• _Provided passage_
══════

I totally agree there mr partisan. if it has a parent u dont eat it.
Well, if you eat the parents first, is it then ok?
Magicme
05/10/2006, 12:08 PM
Well, if you eat the parents first, is it then ok?
Ha ha! Eh no!
BohsPartisan
05/10/2006, 1:02 PM
'just had a ride ?, well burglars are downstairs taking your telly'.
And the bird you are lying beside is in on it. She wouldn't have went near you only for her criminal husband wanted to rob your TV :D
Lots of stuff about driving bugs me.
People who immediately move into the overtaking lane (I hate the term 'fast lane') when they're not overtaking anyone.
People don't turn on their headlamps when it is dark (like at dawn / dusk, or when it is raining) - the fact that they don't understand that it's not so you can see the road, but so that others can see you.
People who use parking lights when they should use their headlights (you know, those little ones at the side of the headlights)
People who drive around with their fog lights on just because they think it looks 'cool'. If someone behind me has their front fogs on I normally put my rear one on to try to get the point across.
If you're trying to get past a large truck (for instance), and the cars behind decide to overtake you and the truck before you get a chance to pull out (particularly annoying on dual-carriageways).
Not using indicators at roundabouts.
Blocking junctions (whether or not they have a yellow box - a little common sense would go a long way).
Tail-gating (if it's really bad, I just slow down)
There are undoubtedly more, but most are summed up by a lack of courtesy, and not thinking about what you're doing.
====
End of rant. God, that felt good!
Magicme
06/10/2006, 9:17 AM
It bugs me that I have to look for a new job coz cant put up with sh*t from my boss. Imagine making me feel bad coz have a broken ankle. Git.
BohsPartisan
06/10/2006, 9:28 AM
It bugs me that I have to look for a new job coz cant put up with sh*t from my boss. Imagine making me feel bad coz have a broken ankle. Git.

══════

Records taken from a collection:

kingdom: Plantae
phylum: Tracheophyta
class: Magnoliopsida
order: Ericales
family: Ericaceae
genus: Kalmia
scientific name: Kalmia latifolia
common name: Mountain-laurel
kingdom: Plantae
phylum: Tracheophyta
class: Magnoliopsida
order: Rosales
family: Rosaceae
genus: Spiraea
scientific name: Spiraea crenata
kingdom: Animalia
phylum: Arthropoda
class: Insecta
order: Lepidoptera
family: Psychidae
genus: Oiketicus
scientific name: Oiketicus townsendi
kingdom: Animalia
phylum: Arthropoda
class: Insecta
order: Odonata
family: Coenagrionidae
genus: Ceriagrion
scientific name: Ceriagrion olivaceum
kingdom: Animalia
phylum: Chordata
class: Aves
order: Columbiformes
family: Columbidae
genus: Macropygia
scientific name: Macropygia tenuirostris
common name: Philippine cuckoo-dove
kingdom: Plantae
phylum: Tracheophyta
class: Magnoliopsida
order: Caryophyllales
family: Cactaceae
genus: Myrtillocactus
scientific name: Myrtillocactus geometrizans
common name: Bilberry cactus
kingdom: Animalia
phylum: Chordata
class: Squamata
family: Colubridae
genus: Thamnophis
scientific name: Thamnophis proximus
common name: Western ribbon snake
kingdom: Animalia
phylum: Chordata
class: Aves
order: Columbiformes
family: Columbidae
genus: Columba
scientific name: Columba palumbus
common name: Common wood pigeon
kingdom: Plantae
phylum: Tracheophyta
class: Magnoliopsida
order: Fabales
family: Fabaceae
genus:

══════

• _Exercise details_
Carry on the forum thread about things that bug people, starting after its last post. This listing has no connection to the forum thread.

• _Exercise response_
Thats taking a long time to knit isn't it?
Magicme
06/10/2006, 9:52 AM
It has knit & am starting to walk on it again but am still on crutches. My tendons are fecked at the mo so physio is making me take it a bit easier but havent missed work since after got the pin out. Had some complications after the anesthetic and was forced outta work for almost 2 weeks.
Rovers'Til IDie
06/10/2006, 10:21 AM
R.T.E. in general, but their radio stations in particular, for the (among many) following reasons.
1. License increase again
2. Repeats, repeats, repeats
3. Glorification of english premiership
4. When broadcastiong Drogheda v Start match on long wave (what century are we in ?) kept losing transmission, and Gabriel Egan had to use his mobile phone to commentate on the last few penalties. Its not siberia they were broadcasting from.
5. Siobhan Madigan, after reporting about Derry city before PSG game, said something like "there's 5 other british teams in UEFA cup action tonight."
6. Ridiculous salaries the presenters are on
7. No original programming ideas.
8. Pat Kenny always saying on his Friday radio show how great the Late late show is going to be. He's probably saying it right now.
9. Me, for not stopping listening to/ looking at RTE years ago.
BohsPartisan
06/10/2006, 11:51 AM
Don't forget Marty Whelan! :(
Pauro 76
06/10/2006, 12:39 PM
Bugs me...
People who reply one word text messages to you.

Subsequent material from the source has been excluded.